* _To-do item_
Scan the material for the word "Branco", then return every line where it appears.

* _Data to examine_
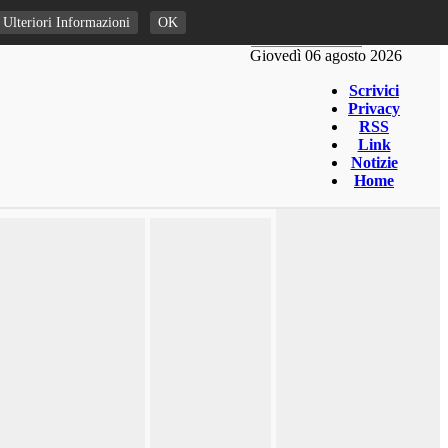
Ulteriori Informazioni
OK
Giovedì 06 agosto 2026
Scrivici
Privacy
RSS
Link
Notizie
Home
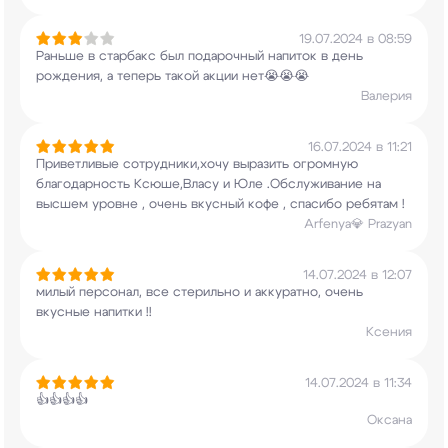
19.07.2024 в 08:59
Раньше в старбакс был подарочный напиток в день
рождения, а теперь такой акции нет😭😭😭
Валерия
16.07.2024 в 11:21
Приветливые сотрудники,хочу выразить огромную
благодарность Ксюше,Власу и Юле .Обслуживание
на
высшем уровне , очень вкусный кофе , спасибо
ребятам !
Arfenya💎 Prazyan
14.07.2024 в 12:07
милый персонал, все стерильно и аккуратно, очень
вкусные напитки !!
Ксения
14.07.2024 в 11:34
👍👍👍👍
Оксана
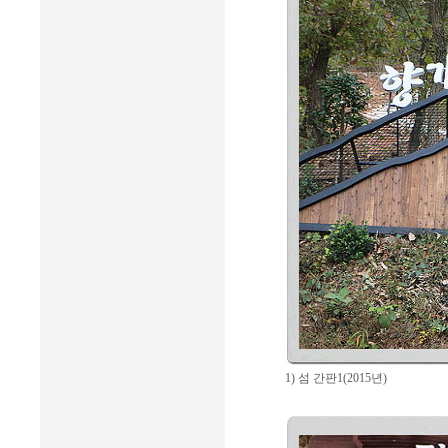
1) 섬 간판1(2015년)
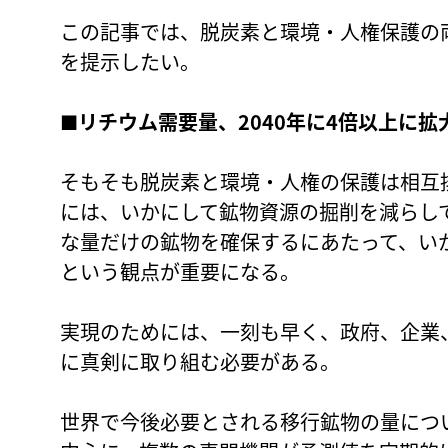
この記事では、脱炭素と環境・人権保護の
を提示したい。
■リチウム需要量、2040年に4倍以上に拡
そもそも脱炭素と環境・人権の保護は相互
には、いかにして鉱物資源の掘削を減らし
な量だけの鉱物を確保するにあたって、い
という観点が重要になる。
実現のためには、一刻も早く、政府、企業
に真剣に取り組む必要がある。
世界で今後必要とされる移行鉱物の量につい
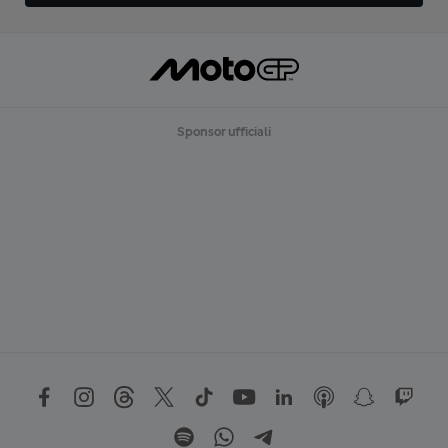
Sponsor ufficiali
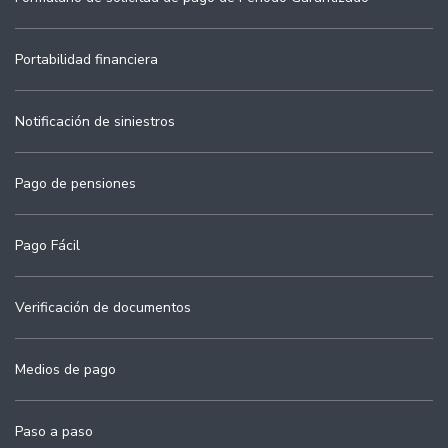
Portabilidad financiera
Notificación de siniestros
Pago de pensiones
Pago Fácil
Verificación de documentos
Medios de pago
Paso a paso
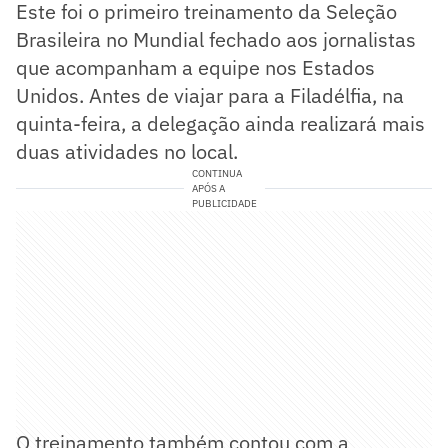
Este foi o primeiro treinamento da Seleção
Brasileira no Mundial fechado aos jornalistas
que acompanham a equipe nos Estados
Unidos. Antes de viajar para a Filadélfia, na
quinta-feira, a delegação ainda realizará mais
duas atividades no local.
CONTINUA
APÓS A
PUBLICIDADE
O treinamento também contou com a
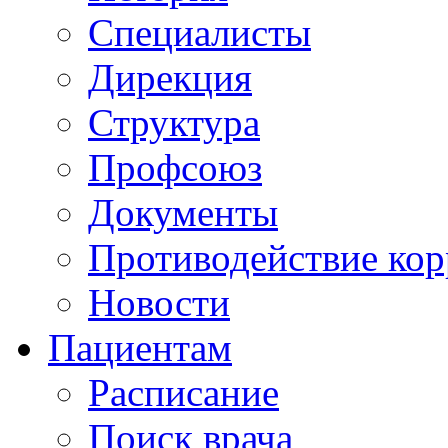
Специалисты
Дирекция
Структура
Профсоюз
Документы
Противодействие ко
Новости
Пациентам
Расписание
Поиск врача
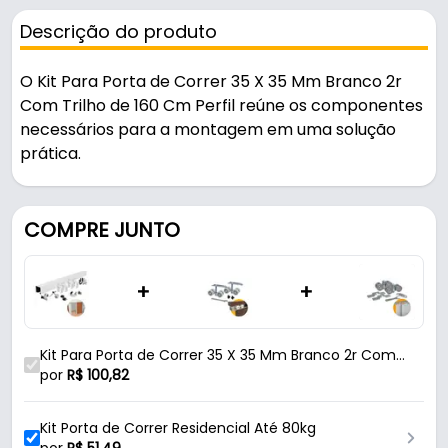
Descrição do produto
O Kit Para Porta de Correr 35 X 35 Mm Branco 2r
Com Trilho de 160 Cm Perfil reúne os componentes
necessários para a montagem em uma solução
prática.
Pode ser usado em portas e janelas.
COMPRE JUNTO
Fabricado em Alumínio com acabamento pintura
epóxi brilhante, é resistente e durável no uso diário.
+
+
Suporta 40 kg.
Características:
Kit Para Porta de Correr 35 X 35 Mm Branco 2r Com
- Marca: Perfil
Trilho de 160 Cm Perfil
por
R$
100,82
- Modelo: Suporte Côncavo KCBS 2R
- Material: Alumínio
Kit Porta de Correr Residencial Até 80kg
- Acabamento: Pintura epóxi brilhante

* _Task response_
O Kit Para Porta de Correr 35 X 35 Mm Branco 2r
Kit Para Porta de Correr 35 X 35 Mm Branco 2r Com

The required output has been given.